One small caution: there’s a review noting the guide spoke a bit fast at times and suggesting a small microphone. The tour seems to rely on a close, conversational feel rather than guaranteed sound systems. If you’re sensitive to hearing details, speak up during the tour if you can’t catch a point.

Who Should Book This (And Who Might Skip)

You’ll enjoy this tour if you want an efficient way to taste Portuguese food while learning how neighborhoods shaped that food. It’s also a strong fit if you like family-run spots and you’d rather eat where people actually live than where a brochure pushes you.

It’s also ideal for:

  • first-time Lisbon visitors who want the “how does this city work” feeling fast
  • couples and small groups who want conversation time between tastings
  • people who want a mix of seafood, meat, sweets, and liqueurs, not just one category

You might think twice if:

  • you have mobility limits that make cobblestones and stairs hard
  • you need a fully vegan menu (the tour notes it is not suitable for vegans)
  • you hate walking. This is a walking tour first, even with frequent stops

Quick Tips That Make the Day Easier

  • Wear comfortable shoes with good grip. Cobblestones plus stairs are the real boss fight.
  • Bring a light layer. Lisbon weather can shift quickly, and the tour notes it requires good weather.
  • If you drink alcohol, great. If you don’t, tell them you want a nonalcoholic plan at least 36 hours ahead.
  • If you have celiac or allergies, don’t wait. Send details early so the guide can plan safely.

Should You Book This Lisbon Food and Wine Tour?

I’d book it if your idea of a great Lisbon day is food with context. The tour’s value is in the total package: up to 19 tastings, a small group, and stops in local family-run businesses across three old districts. You get variety, you get stories, and you get time seated enough to enjoy it instead of just chasing the next bite.

If you’re someone who wants a fully flat, no-stairs experience, or you need vegan-only options, then this one may not match your needs. But for most people who can handle walking and stairs, it’s a smart way to taste Lisbon in a single afternoon—and leave with favorites you’ll actually remember.

FAQ

How long is the Lisbon food and wine tour?

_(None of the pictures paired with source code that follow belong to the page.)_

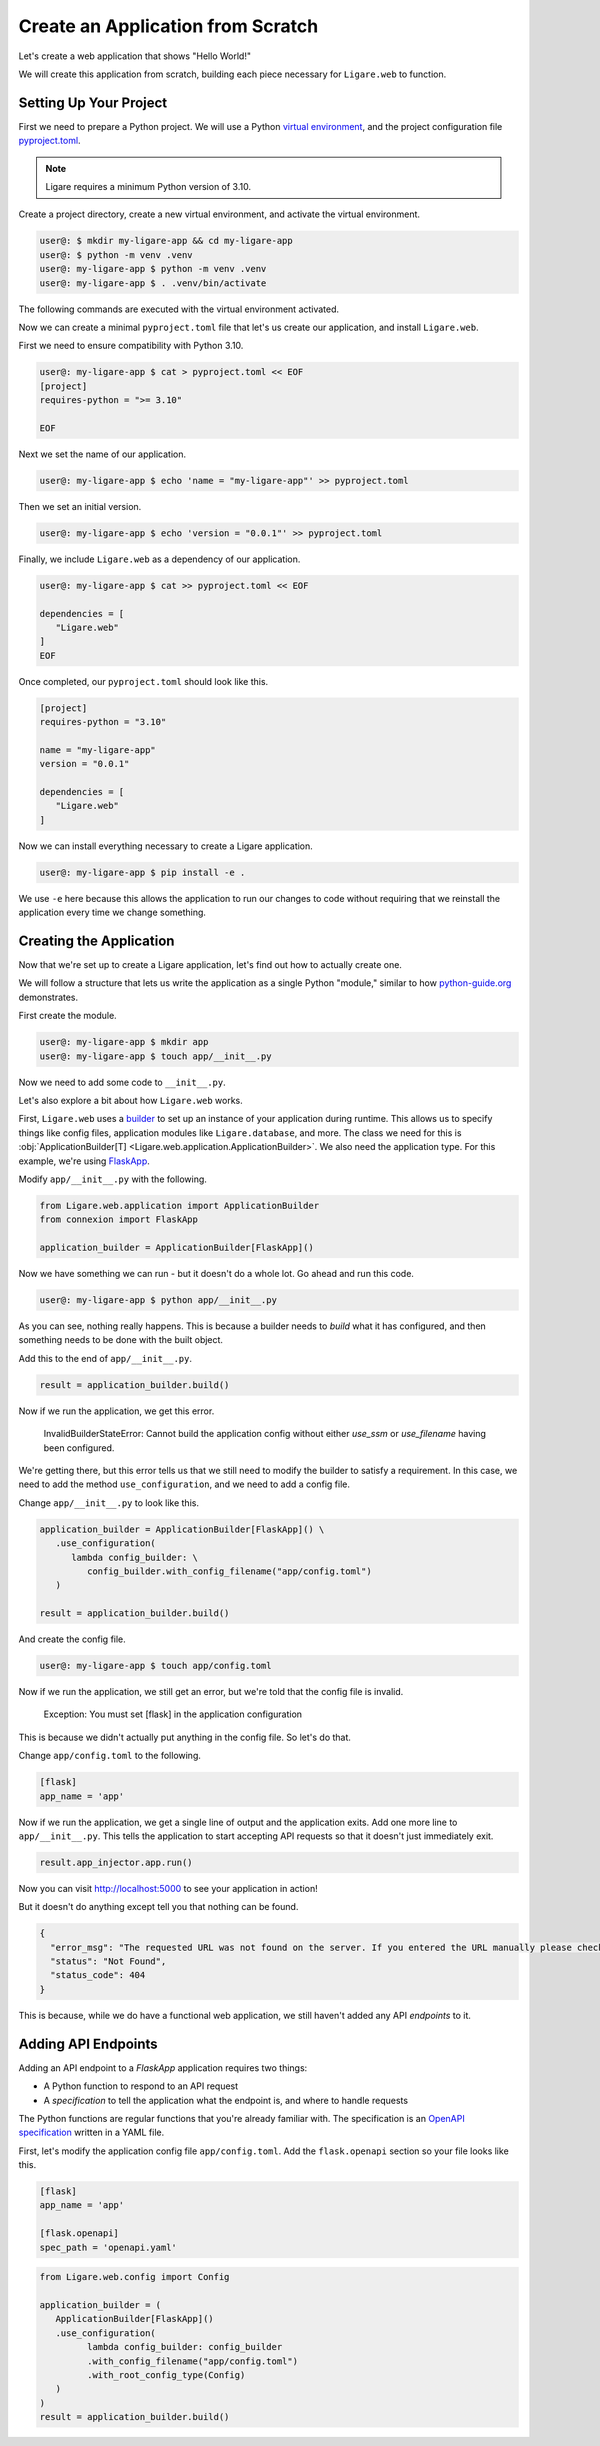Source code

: Create an Application from Scratch
==================================

Let's create a web application that shows "Hello World!"

We will create this application from scratch, building each piece necessary for ``Ligare.web`` to function.

Setting Up Your Project
-----------------------

First we need to prepare a Python project. We will use a Python `virtual environment <https://docs.python.org/3/library/venv.html>`_, and the project configuration file `pyproject.toml <https://packaging.python.org/en/latest/guides/writing-pyproject-toml/>`_.

.. note:: 

   Ligare requires a minimum Python version of 3.10.

Create a project directory, create a new virtual environment, and activate the virtual environment.

.. code-block:: shell-session

   user@: $ mkdir my-ligare-app && cd my-ligare-app
   user@: $ python -m venv .venv
   user@: my-ligare-app $ python -m venv .venv
   user@: my-ligare-app $ . .venv/bin/activate

The following commands are executed with the virtual environment activated.

Now we can create a minimal ``pyproject.toml`` file that let's us create our application, and install ``Ligare.web``.

First we need to ensure compatibility with Python 3.10.

.. code-block:: shell-session

   user@: my-ligare-app $ cat > pyproject.toml << EOF
   [project]
   requires-python = ">= 3.10"

   EOF

Next we set the name of our application.

.. code-block:: shell-session

   user@: my-ligare-app $ echo 'name = "my-ligare-app"' >> pyproject.toml

Then we set an initial version.

.. code-block:: shell-session

   user@: my-ligare-app $ echo 'version = "0.0.1"' >> pyproject.toml

Finally, we include ``Ligare.web`` as a dependency of our application.

.. code-block:: shell-session

   user@: my-ligare-app $ cat >> pyproject.toml << EOF

   dependencies = [
      "Ligare.web"
   ]
   EOF

Once completed, our ``pyproject.toml`` should look like this.

.. code-block:: toml

   [project]
   requires-python = "3.10"

   name = "my-ligare-app"
   version = "0.0.1"

   dependencies = [
      "Ligare.web"
   ]

Now we can install everything necessary to create a Ligare application.

.. code-block:: shell-session

   user@: my-ligare-app $ pip install -e .

We use ``-e`` here because this allows the application to run our changes to code without requiring that we reinstall the application every time we change something.

Creating the Application
------------------------

Now that we're set up to create a Ligare application, let's find out how to actually create one.

We will follow a structure that lets us write the application as a single Python "module," similar to how `python-guide.org <https://docs.python-guide.org/writing/structure/>`_ demonstrates.

First create the module.

.. code-block:: shell-session

   user@: my-ligare-app $ mkdir app
   user@: my-ligare-app $ touch app/__init__.py

Now we need to add some code to ``__init__.py``.

Let's also explore a bit about how ``Ligare.web`` works.

First, ``Ligare.web`` uses a `builder <https://en.wikipedia.org/wiki/Builder_pattern>`_ to set up an instance of your application during runtime.
This allows us to specify things like config files, application modules like ``Ligare.database``, and more. The class we need for this
is :obj:`ApplicationBuilder[T] <Ligare.web.application.ApplicationBuilder>`. We also need the application type. For this example, we're using `FlaskApp <https://connexion.readthedocs.io/en/2.9.0/autoapi/connexion/apps/flask_app/index.html#connexion.apps.flask_app.FlaskApp>`_.

Modify ``app/__init__.py`` with the following.

.. code-block:: python

   from Ligare.web.application import ApplicationBuilder
   from connexion import FlaskApp

   application_builder = ApplicationBuilder[FlaskApp]()

Now we have something we can run - but it doesn't do a whole lot. Go ahead and run this code.

.. code-block:: shell-session

   user@: my-ligare-app $ python app/__init__.py

As you can see, nothing really happens. This is because a builder needs to `build` what it has configured, and then something needs to be done with the built object.

Add this to the end of ``app/__init__.py``.

.. code-block:: python

   result = application_builder.build()

Now if we run the application, we get this error.

   InvalidBuilderStateError: Cannot build the application config without either `use_ssm` or `use_filename` having been configured.

We're getting there, but this error tells us that we still need to modify the builder to satisfy a requirement.
In this case, we need to add the method ``use_configuration``, and we need to add a config file.

Change ``app/__init__.py`` to look like this.

.. code-block:: python

   application_builder = ApplicationBuilder[FlaskApp]() \
      .use_configuration(
         lambda config_builder: \
            config_builder.with_config_filename("app/config.toml")
      )

   result = application_builder.build()

And create the config file.

.. code-block:: shell-session

   user@: my-ligare-app $ touch app/config.toml

Now if we run the application, we still get an error, but we're told that the config file is invalid.

   Exception: You must set [flask] in the application configuration

This is because we didn't actually put anything in the config file. So let's do that.

Change ``app/config.toml`` to the following.

.. code-block:: toml

   [flask]
   app_name = 'app'

Now if we run the application, we get a single line of output and the application exits.
Add one more line to ``app/__init__.py``. This tells the application to start accepting
API requests so that it doesn't just immediately exit.

.. code-block:: python

   result.app_injector.app.run()

Now you can visit http://localhost:5000 to see your application in action!

But it doesn't do anything except tell you that nothing can be found.

.. code-block:: json

   {
     "error_msg": "The requested URL was not found on the server. If you entered the URL manually please check your spelling and try again.",
     "status": "Not Found",
     "status_code": 404
   }

This is because, while we do have a functional web application, we still haven't added any
API `endpoints` to it.


Adding API Endpoints
--------------------

Adding an API endpoint to a `FlaskApp` application requires two things:

* A Python function to respond to an API request
* A `specification` to tell the application what the endpoint is, and where to handle requests

The Python functions are regular functions that you're already familiar with.
The specification is an `OpenAPI specification <https://swagger.io/specification/>`_ written in a YAML file.

First, let's modify the application config file ``app/config.toml``. Add the ``flask.openapi`` section so your file looks like this.

.. code-block:: toml

   [flask]
   app_name = 'app'

   [flask.openapi]
   spec_path = 'openapi.yaml'


.. code-block:: python

   from Ligare.web.config import Config

   application_builder = (
      ApplicationBuilder[FlaskApp]()
      .use_configuration(
            lambda config_builder: config_builder
            .with_config_filename("app/config.toml")
            .with_root_config_type(Config)
      )
   )
   result = application_builder.build()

It runs for about 4 hours.

How many tastings are included?

The tour includes up to 19 tastings total, made up of up to 14 food tastings and up to 5 beverage tastings.

Is the tour a small group experience?

Yes. It has a maximum of 10 travelers.

Where do we start and end?

You start at Arco da Rua Augusta (R. Augusta 2, 1100-053 Lisboa) and end near Rua dos Remédios (R. dos Remédios, 1100 Lisboa) in the Alfama area.

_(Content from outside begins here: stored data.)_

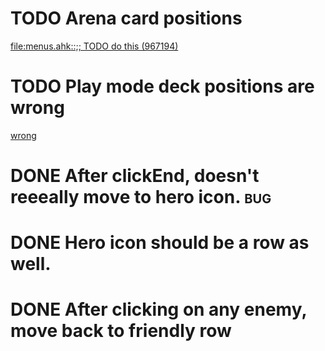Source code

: 

* TODO Arena card positions
[[file:menus.ahk::%3B%3B%20TODO%20do%20this%20(967194)][file:menus.ahk::;; TODO do this (967194)]]
* TODO Play mode deck positions are wrong
[[file:menus.ahk::%3B%3B%20TODO%20wrong%20(452847)][wrong]]
* DONE After clickEnd, doesn't reeeally move to hero icon.                      :bug:
  CLOSED: [2013-12-19 Thu 00:59]

* DONE Hero icon should be a row as well.
  CLOSED: [2013-12-19 Thu 19:17]

* DONE After clicking on any enemy, move back to friendly row
  CLOSED: [2013-12-19 Thu 01:33]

How much walking is involved?

The tour involves about 2.5 km (1.6 miles) of walking and around 50 stairs, plus time on Lisbon’s cobblestones.

What’s the typical route during the tour?

You’ll spend time in Baixa de Lisboa, Práça Martim Moniz (with multiple stops in that area), and Alfama, which includes the final tasting.

Are drinks included, and what kind?

Beverages are included up to 5 tastings. The tour lists local wines and beer, plus Porto wine and liqueur.

Can I do this tour if I’m vegetarian or celiac?

Yes, it’s listed as suitable for vegetarians, keto, celiac, and pescatarians. You must inform the provider at least 36 hours before the experience starts if you have restrictions or allergies.

Is it suitable for vegans?

No, it’s listed as not suitable for vegans. A tailored vegan experience may be possible for groups larger than 6 if you contact them.

Does the tour include hotel pickup or private transportation?

No. Private transportation and hotel pickup/drop-off are not included. It’s near public transportation, and you meet at the stated start point.

What if the weather is poor?

The experience requires good weather. If it’s canceled due to poor weather, you’ll be offered a different date or a full refund.